What happens next in Apple’s case against OpenAI?

The matter is at its earliest stage. OpenAI and the individual defendants must file a formal response, which may include motions to dismiss or to narrow the claims.

Apple’s request for a preliminary injunction is likely to be heard early, because the relief it seeks is time sensitive. Evidence preservation orders often follow quickly.

Discovery would then begin, covering devices, messages, file access logs and internal communications. Settlement talks are possible at any point. A trial, if one occurs, would be years away.

No court has determined that OpenAI, Tan or Liu did anything unlawful.

The bigger battle behind the Apple OpenAI lawsuit.

This case reaches past two former employees. It sits inside a contest over who owns the next mainstream computing platform after the smartphone.

Apple built its position on decades of hardware engineering, supplier relationships and manufacturing know-how.
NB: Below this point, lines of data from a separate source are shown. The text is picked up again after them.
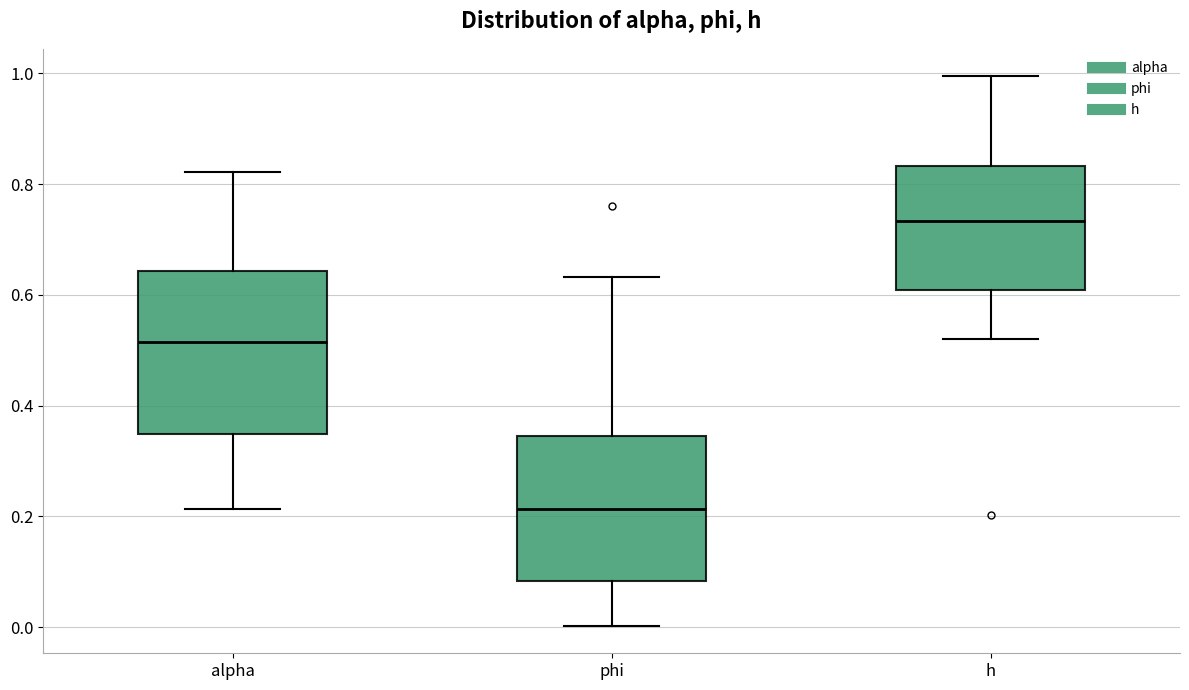

Which box's median line is the highest?

h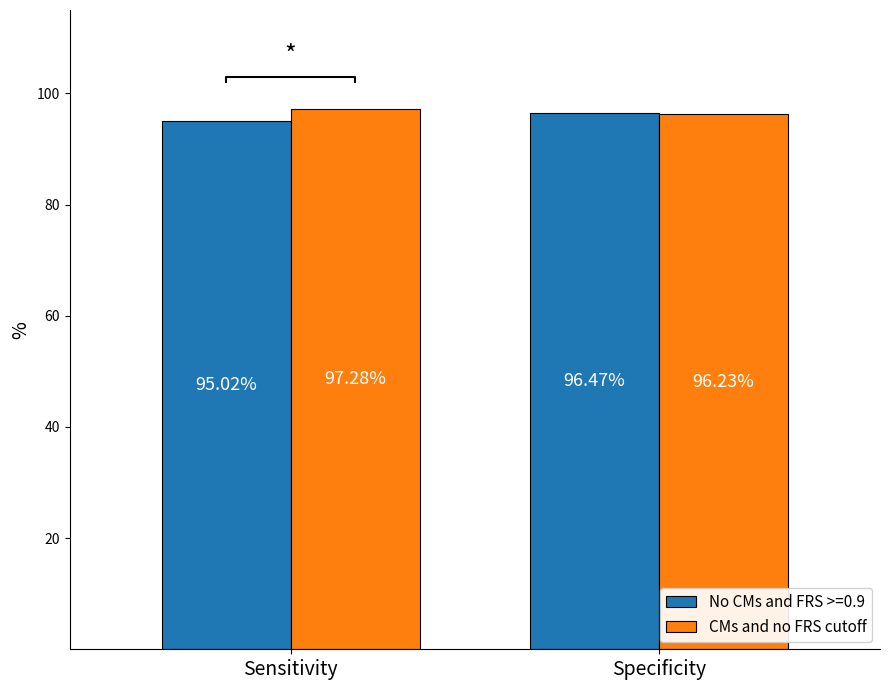

Where is No CMs and FRS >=0.9 nearest to the value 95?

Sensitivity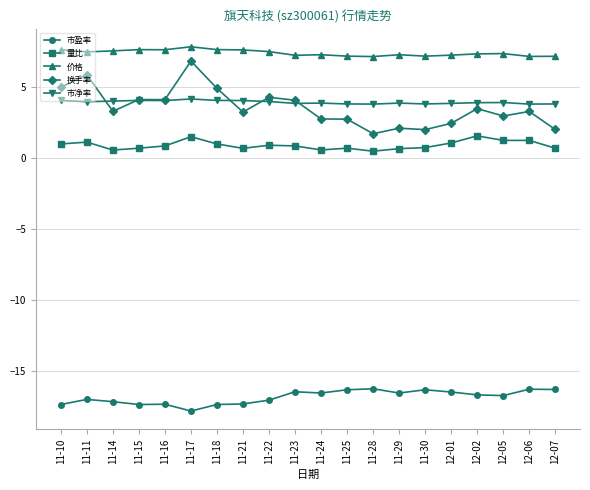

What position from the right is 11-15?

17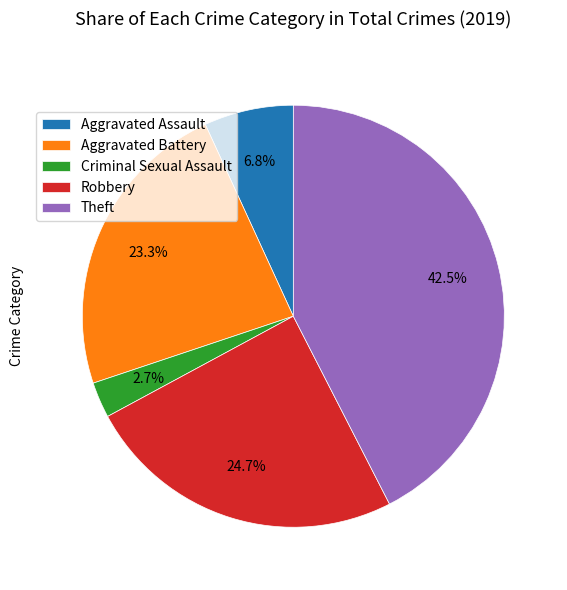

What is the largest slice in the pie chart?

Theft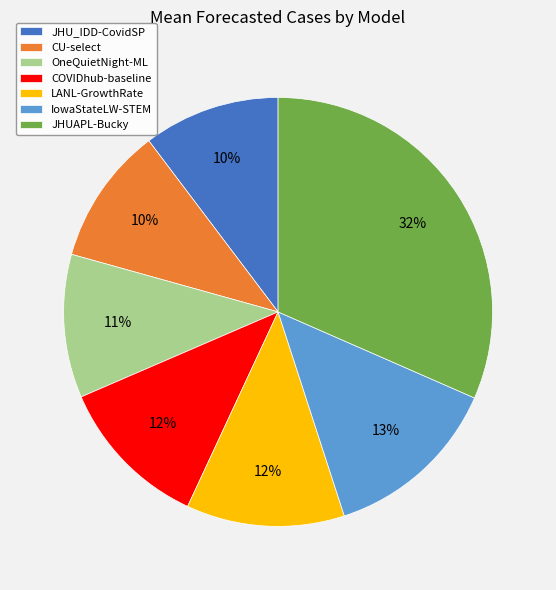

What percentage is the LANL-GrowthRate slice, to the nearest percent?

12%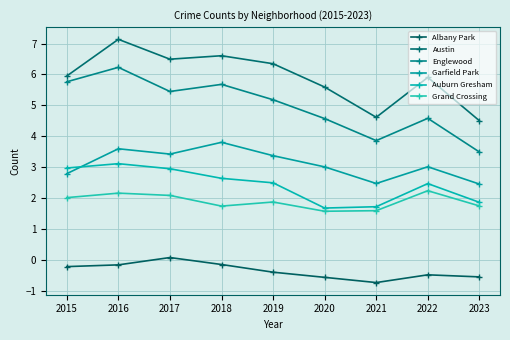

Which has a higher value, 2017 or 2020?

2017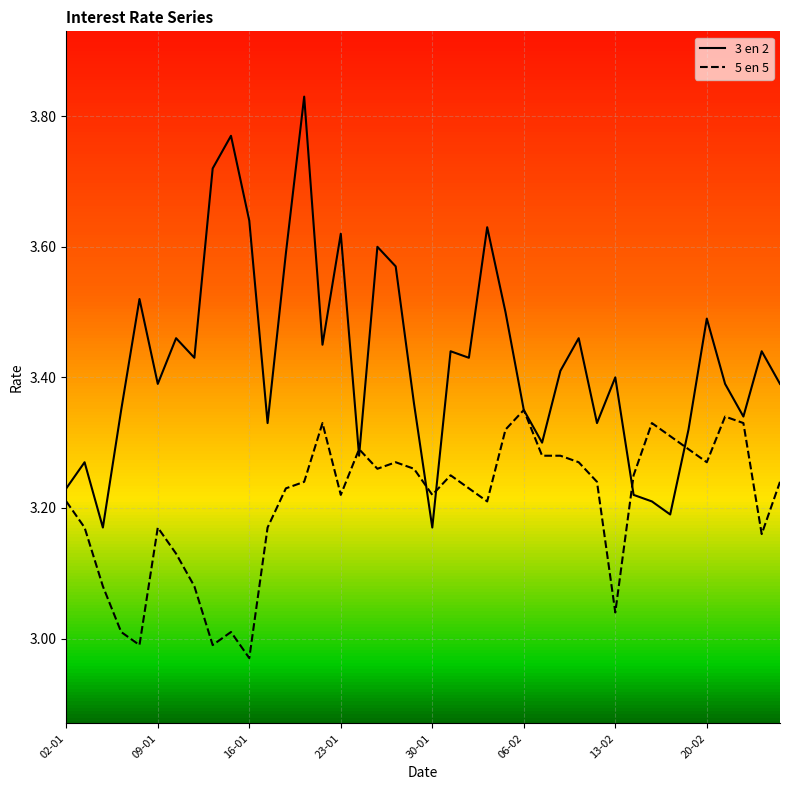

Which series has the largest total across all categories?

3 en 2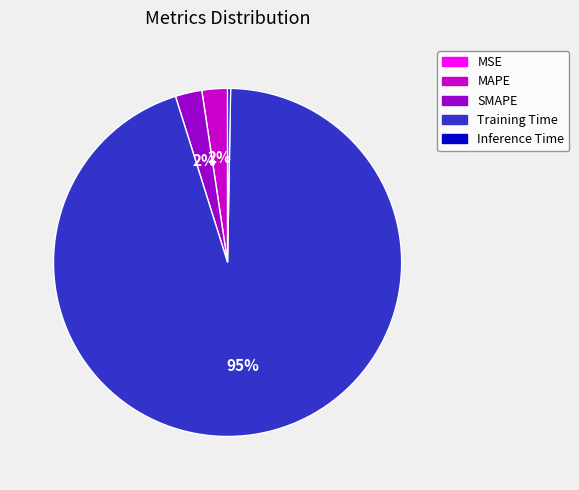

What is the largest slice in the pie chart?

Training Time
OpenAI built its position on models and distribution, and now wants a device of its own. The people who can bridge those two worlds are scarce, and both sides want them.

That scarcity is the real pressure behind the filing. As AI companies chase physical products, the boundary between portable expertise and protected information will be tested repeatedly, in courtrooms and in exit interviews. CloudColleague will continue tracking the case and its effect on technology employment across Australia.